The government has made a U-turn on a previously announced tax cut which would have saved 3.4 million self-employed workers up to £150 a year.

Chancellor Phillip Hammond has decided to scrap the plan to end Class 2 national insurance contributions (NICs), which was announced in the 2016 Budget and planned to be introduced this year. This cut was tabled to cost HM Treasury about £360m a year from this year onwards.

The move would have saved millions of self-employed workers £150 a week in national insurance contributions but would have hit the lowest earners, who would have had to make up the shortfall with extra contributions to reach state pension entitlements.

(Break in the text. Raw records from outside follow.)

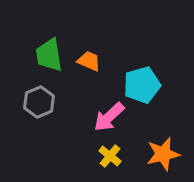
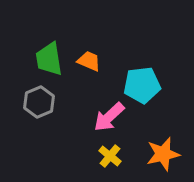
green trapezoid: moved 4 px down
cyan pentagon: rotated 9 degrees clockwise
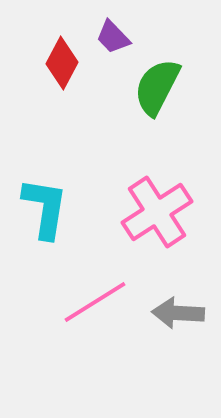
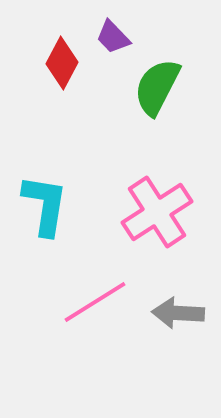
cyan L-shape: moved 3 px up
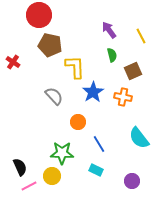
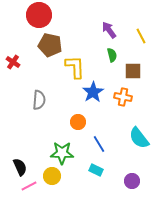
brown square: rotated 24 degrees clockwise
gray semicircle: moved 15 px left, 4 px down; rotated 48 degrees clockwise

According to Treasury analysis, about 300,000 people who make profits of less than £6,000 a year would have had to pay five times more in state pension contributions than they currently do if the cut was implemented.

Treasury Minister Robert Jenrick announced the U-turn yesterday (6 September) in a written statement to Parliament.

He stated: "A significant number of self-employed individuals on the lowest profits would have seen the voluntary payment they make to maintain access to the state pension rise substantially.

"Having listened to those likely to be affected by this change we have concluded that it would not be right to proceed during this parliament, given the negative impacts it could have on some of the lowest earning in our society."

Mr Jenrick added that it “has become clear” that options identified by the government to address the issue would “introduce greater complexity to the tax system, undermining the original objective of the policy”.

He added: “The government remains committed to simplifying the tax system for the self-employed, and will keep this issue under review in the context of the wider tax system and the sustainability of the public finances."

The government’s announcement has been criticised by the Federation of Small Businesses (FSB), with its chairman Mike Cherry arguing the move was "extremely disappointing" and flew "in the face of tax simplification".

He said: "Class 2 NICs is a regressive levy that indiscriminately hits sole traders and makes life even tougher for those who are hard-up. Once you’ve reached a minimal income, there’s no tapering or means testing in place at all.

"Rather than hitting more than 3 million self-employed people with this levy, the Treasury should have worked harder to develop more effective ways to protect around 300,000 low-earners and maintain their contributions for the state pension."

Pension experts, however, have welcomed the U-turn. Jon Greer, head of retirement policy at Quilter, said it was a "sensible move".

He said: "A significant number of self-employed on lower incomes would have faced substantial rises in the voluntary payments they make to access the state pension.

"However, even with this necessary about turn, we still have the much larger self-employed savings conundrum.

"Figures from the ONS show that 45 per cent of self-employed workers aged between 35 and 55 have no private pension."

Mr Greer said a savings policy for the self-employed needed to acknowledge that there were "legitimate reasons why some self-employed people do not engage in pensions, particularly those on lower incomes".

He said: "One of the biggest challenges facing this group is the lack of certainty and security of income.

"It makes sense to keep an open mind about creative savings solutions for the self-employed and we hope the Department for Work and Pensions will consider a pension ‘sidecar’ which would give early access to cash if required, which could be helpful to self-employed people with volatile or insecure income."

The government-backed workplace pension scheme National Employment Savings Trust (Nest) is currently testing the sidecar model, which would create two different pots – one for short term emergencies and a long-term pension savings plan.